## Document section:
-- Opening Marker --

“The King of Comedy” Review ✦✦✦✦✧

4 March, 2017

Year of Release: 1982
Martin Scorsese
Paul D. Zimmerman
Director of Photography: 
Fred Schuler
Robert De Niro, Jerry Lewis, Sandra Bernhard

Synopsis: A self-styled comedian who will do anything to perform a monologue in front of a live TV audience begins stalking a television host, believing that the presenter can help him in achieving fame and success.

King of Comedy Review:

Scorsese’s quirky tale of viral success and compulsive ambition, “The King of Comedy” is a film predating the internet age but one that has an awful lot to say about grabbing fifteen minutes of fame in a celebrity-centric world. In a time where home-grown talent has no place in mainstream entertainment, the movie forces two opposing worlds together, egging on fictional comedian Rupert Pupkin as he transforms from autograph collector to prime time stand-up. Presenting the same breed of instant-recognition fame that still exists today, the film begins with swarms of admirers losing their mind over a New York celebrity and ends with a moment of fleeting acknowledgement in the public eye.

-- Closing Marker --

## Records supplied:
-- Opening Marker --

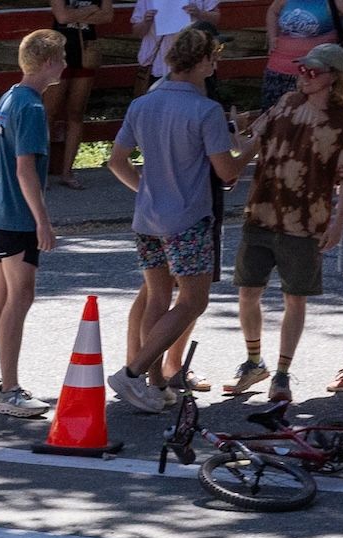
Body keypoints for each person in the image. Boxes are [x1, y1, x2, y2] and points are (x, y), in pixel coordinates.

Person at [113, 26, 244, 406]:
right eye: (213, 58)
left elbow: (117, 162)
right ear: (202, 61)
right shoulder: (206, 110)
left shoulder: (142, 105)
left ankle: (154, 387)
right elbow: (227, 172)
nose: (215, 64)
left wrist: (146, 189)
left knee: (157, 298)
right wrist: (251, 148)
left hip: (148, 218)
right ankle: (132, 373)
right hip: (186, 220)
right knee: (193, 301)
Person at [226, 43, 343, 405]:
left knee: (293, 299)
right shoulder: (286, 103)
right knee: (248, 290)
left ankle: (282, 374)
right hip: (261, 212)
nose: (303, 76)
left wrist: (335, 221)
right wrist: (234, 151)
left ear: (333, 77)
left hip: (305, 221)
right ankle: (254, 362)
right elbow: (255, 142)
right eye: (301, 69)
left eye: (312, 72)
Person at [0, 32, 69, 411]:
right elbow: (25, 168)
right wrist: (42, 220)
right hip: (15, 215)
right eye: (60, 58)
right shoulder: (31, 107)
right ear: (46, 63)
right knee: (19, 298)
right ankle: (8, 389)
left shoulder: (9, 97)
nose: (63, 65)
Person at [47, 0, 114, 182]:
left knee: (76, 113)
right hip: (59, 52)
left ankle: (67, 172)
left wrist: (75, 13)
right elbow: (61, 16)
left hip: (86, 51)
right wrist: (91, 10)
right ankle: (37, 171)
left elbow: (107, 16)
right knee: (48, 113)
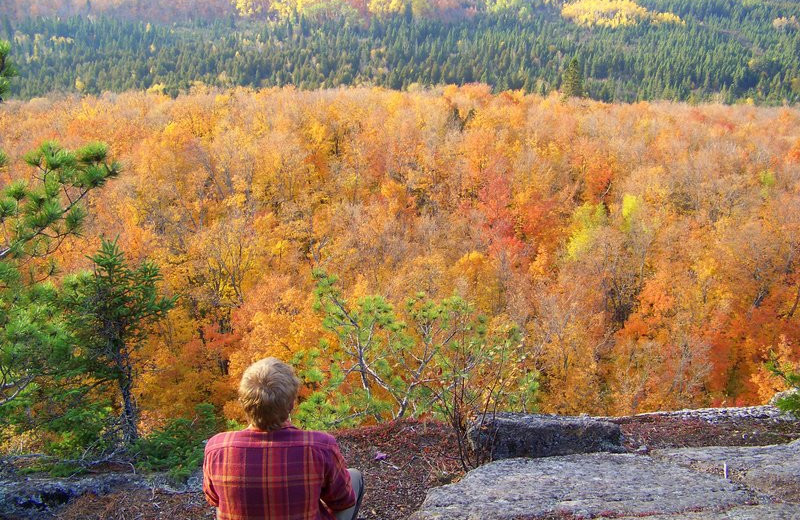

-- Closing Marker --

## Check your understanding:
1. According to the review, who was the director of photography for "The King of Comedy"?
2. Reproduce the passage of the review word for word, starting at "4 March, 2017" and ending at "achieving fame and success.".

## Responses per task:
1. Fred Schuler

2.
4 March, 2017

Year of Release: 1982
Martin Scorsese
Paul D. Zimmerman
Director of Photography: 
Fred Schuler
Robert De Niro, Jerry Lewis, Sandra Bernhard

Synopsis: A self-styled comedian who will do anything to perform a monologue in front of a live TV audience begins stalking a television host, believing that the presenter can help him in achieving fame and success.